Actually, there is something 'magic' about 50 ohms. An air-dielectric
co-axial cable has minimum loss per metre when its characteristic impedance is
76.7 ohms

I presume that the 76.7-0hm figure comes from a trade-off beween RF current and
conductor resistance. In other words, increasing the impedance value, the RF
current would become lower (for a given RF power), but the inner conductor
resistance would become higher because of the lower diameter needed to obtain
the higher impedance value (for a given outer diameter cable). And viceversa.


and the relative permittivity of polythene is 2.26 so a polythene-dielectric
co-axial cable has lowest loss when its characteristic impedance is
76.7/SQRT(2.26) = 51 ohms, which is most often rounded down to 50.

Under the assumption that dielectric loss is negligible, a permittivity 2.26
time higher than that of air results in a lower inner conductor diameter, for a
given outer diameter cable and a given impedance.
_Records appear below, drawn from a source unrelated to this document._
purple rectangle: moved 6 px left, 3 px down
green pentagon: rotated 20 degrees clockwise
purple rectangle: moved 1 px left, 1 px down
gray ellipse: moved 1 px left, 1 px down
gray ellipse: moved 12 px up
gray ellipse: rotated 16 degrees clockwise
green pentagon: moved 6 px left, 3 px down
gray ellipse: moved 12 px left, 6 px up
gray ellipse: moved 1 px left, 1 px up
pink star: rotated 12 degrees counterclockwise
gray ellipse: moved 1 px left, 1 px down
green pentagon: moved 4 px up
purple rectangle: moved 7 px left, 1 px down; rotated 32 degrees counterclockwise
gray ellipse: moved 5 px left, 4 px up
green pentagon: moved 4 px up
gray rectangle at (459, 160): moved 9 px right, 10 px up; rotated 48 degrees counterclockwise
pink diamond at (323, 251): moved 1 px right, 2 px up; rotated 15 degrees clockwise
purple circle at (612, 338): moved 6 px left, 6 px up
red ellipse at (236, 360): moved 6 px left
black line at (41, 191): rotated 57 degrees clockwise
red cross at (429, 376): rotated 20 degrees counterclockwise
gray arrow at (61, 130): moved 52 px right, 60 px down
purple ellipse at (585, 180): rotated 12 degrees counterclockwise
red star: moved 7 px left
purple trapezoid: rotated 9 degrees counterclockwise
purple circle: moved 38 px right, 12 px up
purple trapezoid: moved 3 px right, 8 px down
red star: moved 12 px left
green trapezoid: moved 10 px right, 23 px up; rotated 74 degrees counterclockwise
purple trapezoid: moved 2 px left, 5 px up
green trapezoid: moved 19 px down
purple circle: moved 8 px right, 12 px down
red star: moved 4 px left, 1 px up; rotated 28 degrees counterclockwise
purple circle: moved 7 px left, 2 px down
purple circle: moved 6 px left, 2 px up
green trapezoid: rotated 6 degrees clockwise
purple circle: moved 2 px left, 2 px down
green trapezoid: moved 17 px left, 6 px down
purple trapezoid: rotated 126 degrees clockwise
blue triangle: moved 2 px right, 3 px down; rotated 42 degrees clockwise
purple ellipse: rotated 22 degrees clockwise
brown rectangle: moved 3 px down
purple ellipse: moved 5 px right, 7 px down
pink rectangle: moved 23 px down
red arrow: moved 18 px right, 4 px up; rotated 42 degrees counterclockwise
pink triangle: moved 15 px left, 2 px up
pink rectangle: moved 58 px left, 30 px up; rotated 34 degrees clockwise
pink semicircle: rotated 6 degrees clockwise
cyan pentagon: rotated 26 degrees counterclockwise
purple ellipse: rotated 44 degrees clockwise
Probably, lowering impedance
from 75 to about 50 ohm, the loss advantage one experiences thanks to the higher
inner conductor diameter needed for the lower impedance value is higher than the
loss disadvantage caused by the higher RF current (for a given RF power).

Maximum power handling, for a polythene-dielectric cable, occurs at a much
lower impedance: 30/SQRT(2.26) = 20 ohms.

I do not succeed to understand that statement. Maximum power handling is bound
to maximum temperature which is in turn bound to dissipated power. If 50 ohm is
the impedance at which minimum loss occurs (for a given RF power), why lowering
impedance to 20 ohm should result in a loss reduction. In the equation
30/SQRT(2.26) = 20 ohms, which is meaning of the figure 30?

I wonder whether you could indicate us a reference where all those trade-offs
are mathematically discussed.

73

Tony I0JX